Lucas 09/07/2020
Uma experiência, embora nem sempre surpreendente, é sempre uma experiência.
O Teste (The Testing) é o primeiro livro de uma trilogia antiutopica do mesmo nome, escrita pela estreante Joelle Charbonneau, uma musicista que se dedicava a lecionar canto e produzir peças teatrais até descobrir seu amor pela escrita nas aventuras de Malencia Vale, chamada de Cia para os íntimos (descobrimos que qualquer pessoa com quem a autora queira que o leitor tenha simpatia entra nessa classificação).
A história de Cia nos apresenta um país comandado pela Comunidade das Nações Unidas, que desenvolveu uma série de Testes no qual adolescentes prodígios tem a chance de participar e colaborar para a reconstrução de seu mundo devastado por uma Guerra de Sete Estágios (que o leitor pacientemente deverá aguardar ser explicado em algum momento do livro).
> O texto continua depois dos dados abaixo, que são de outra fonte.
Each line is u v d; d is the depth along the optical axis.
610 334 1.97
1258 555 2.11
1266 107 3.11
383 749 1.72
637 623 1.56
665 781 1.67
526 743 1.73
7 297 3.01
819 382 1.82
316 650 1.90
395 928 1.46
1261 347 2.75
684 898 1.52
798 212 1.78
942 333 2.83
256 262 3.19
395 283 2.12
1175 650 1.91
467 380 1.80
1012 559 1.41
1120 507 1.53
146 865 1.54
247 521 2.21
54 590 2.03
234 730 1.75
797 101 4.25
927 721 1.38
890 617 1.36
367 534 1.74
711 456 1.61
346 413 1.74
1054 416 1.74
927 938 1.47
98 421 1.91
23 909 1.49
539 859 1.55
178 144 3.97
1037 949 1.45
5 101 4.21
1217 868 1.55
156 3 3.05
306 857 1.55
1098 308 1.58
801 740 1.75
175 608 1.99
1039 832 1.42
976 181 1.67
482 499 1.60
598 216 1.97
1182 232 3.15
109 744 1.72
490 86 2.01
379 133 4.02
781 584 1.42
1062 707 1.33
Cia anseia participar do Teste, espelhada na conquista do pai que não somente participou, como foi um dos ganhadores, galgando o direito a frequentar uma faculdade na área agrária que posteriormente lhe levaria a residir na Colônia de Cinco Lagos, lar dos que viriam a ser seus cinco filhos, sendo Cia a única menina.
Uma vez selecionados para o Teste, os formandos não poderão se recusar a participar, já que a negativa ao convite é vista como traição, punível com morte (não vai fazer diferença para alguns, que vão morrer do mesmo jeito). Porém, antes que pudesse partir para Tosu City, a capital da nação, Cia é alertada por seu pai sobre perigos presentes nos testes, como envenenamento por colegas de classe ou provas que poderão tirar sua vida (embora as memórias do pai de Cia sobre o Teste tenham sido apagadas, ele lhe dá alertas um tanto detalhados).
Um dia após a formatura, Cia e outros três formandos de sua cidade são selecionados para o Teste: Malachi, Zandri e Tomas (acredite se quiser), o menino por qual Cia nutre certa paixão. Tomas é um garoto extrovertido e harmonioso, e é claro que está no mesmo grupo de Provas de Cia. Ele é apresentado na história de maneira sucinta para que não tenhamos dúvida de que ele será o par romântico da protagonista. E não se passam dez páginas para Cia e Tomas engajarem afetos românticos e íntimos que nunca tiveram antes, incluindo trilhas a dois e a revelação de todos os segredos da personagem (que o pai tanto a advertiu para que não fosse compartilhado com qualquer pessoa). Mesmo as advertências sobre ter cuidado em quem confiar no teste, Cia confia no primeiro que aparece.
A protagonista é favorecida de diversas maneiras durante os testes, seja pela sua perspicácia sobre-humana, sua educação caseira que envolvia aprender tudo sobre tudo ou por outros personagens com as quais ela cria laços rasos e que geram consequências de relacionamentos profundos. Exemplo disso é o monitor de viagem do grupo, um jovem comandante de Tosu City, que deveria ser imparcial quanto aos selecionados ao teste, mas logo cria uma afeição secreta por Cia, lhe dando reconhecimentos por suas habilidades e dicas silenciosas sobreas avaliações enfrentadas pela menina.
Há momentos de reais inspirações em que o leitor é agraciado com passagens fluídas e criativas sobre determinados aspectos do mundo de Cia, mas são passagens que não são desenvolvidas e provavelmente você nem se lembrará algumas páginas depois. O final do livro até tenta lhe presentear com um desfecho costurado, mas soa como um copo de água para lacunas que foram engolidas a seco durante toda a leitura.
Apesar de trazer temas comuns da literatura infanto-juvenil e juntar elementos do gênero, Charbonneau não inova ao desenvolvê-los, nos entregando “reviravoltas” que poderiam ser mais emocionantes se fossem melhor trabalhadas e um conto que pode gerar certa familiaridade e previsibilidade para leitores mais experientes. A dosagem um pouco exagerada de clichês, mistérios e prepotência durante a narrativa é somada a uma inteligência quase onisciente da protagonista, funcionando apenas para trazer as reflexões que você pode nunca ter tido se não teve contato com outras distopias.
É definitivamente um bom livro para amadores no gênero, bebendo em cheio de clássicos da literatura e entregando uma protagonista que precisa lidar com um governo perigoso e uma rede de avaliações questionáveis. O Teste desempenha um ótimo papel de prelúdio de mais de trezentas páginas de uma história que pode até ser boa, mas que só cativa leitores iniciantes.